■ **What to work on**
Update the lines of the material from the one containing "Chaque jour, nous" through the one containing "partageons également des" by changing every "repas" to "plats". Leave everything else untouched, and return only those lines.

[Collected data entries]
=== Section Start ===
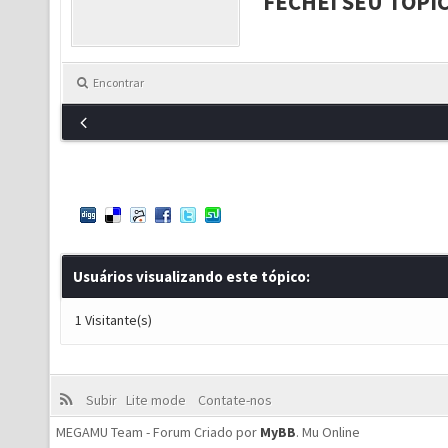
FECHEI SEU TÓPI
Encontrar
Usuários visualizando este tópico:
1 Visitante(s)
Subir
Lite mode
Contate-nos
MEGAMU Team - Forum Criado por
MyBB
.
Mu Online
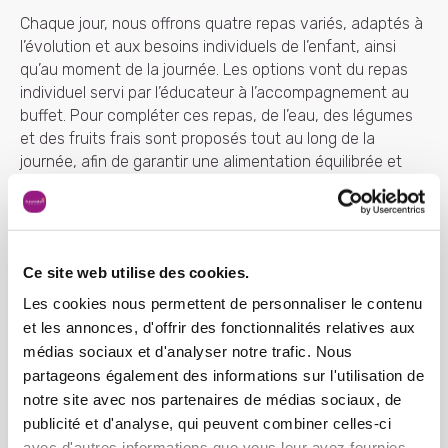
Chaque jour, nous offrons quatre repas variés, adaptés à
l’évolution et aux besoins individuels de l’enfant, ainsi
qu’au moment de la journée. Les options vont du repas
individuel servi par l’éducateur à l’accompagnement au
buffet. Pour compléter ces repas, de l’eau, des légumes
et des fruits frais sont proposés tout au long de la
journée, afin de garantir une alimentation équilibrée et
adaptée aux besoins de chaque enfant.
Ce site web utilise des cookies.
Les cookies nous permettent de personnaliser le contenu
et les annonces, d'offrir des fonctionnalités relatives aux
médias sociaux et d'analyser notre trafic. Nous
partageons également des informations sur l'utilisation de
notre site avec nos partenaires de médias sociaux, de
publicité et d'analyse, qui peuvent combiner celles-ci
avec d'autres informations que vous leur avez fournies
=== Section End ===
■ **Exercise solution**
Chaque jour, nous offrons quatre plats variés, adaptés à
l’évolution et aux besoins individuels de l’enfant, ainsi
qu’au moment de la journée. Les options vont du plats
individuel servi par l’éducateur à l’accompagnement au
buffet. Pour compléter ces plats, de l’eau, des légumes
et des fruits frais sont proposés tout au long de la
journée, afin de garantir une alimentation équilibrée et
adaptée aux besoins de chaque enfant.
Ce site web utilise des cookies.
Les cookies nous permettent de personnaliser le contenu
et les annonces, d'offrir des fonctionnalités relatives aux
médias sociaux et d'analyser notre trafic. Nous
partageons également des informations sur l'utilisation de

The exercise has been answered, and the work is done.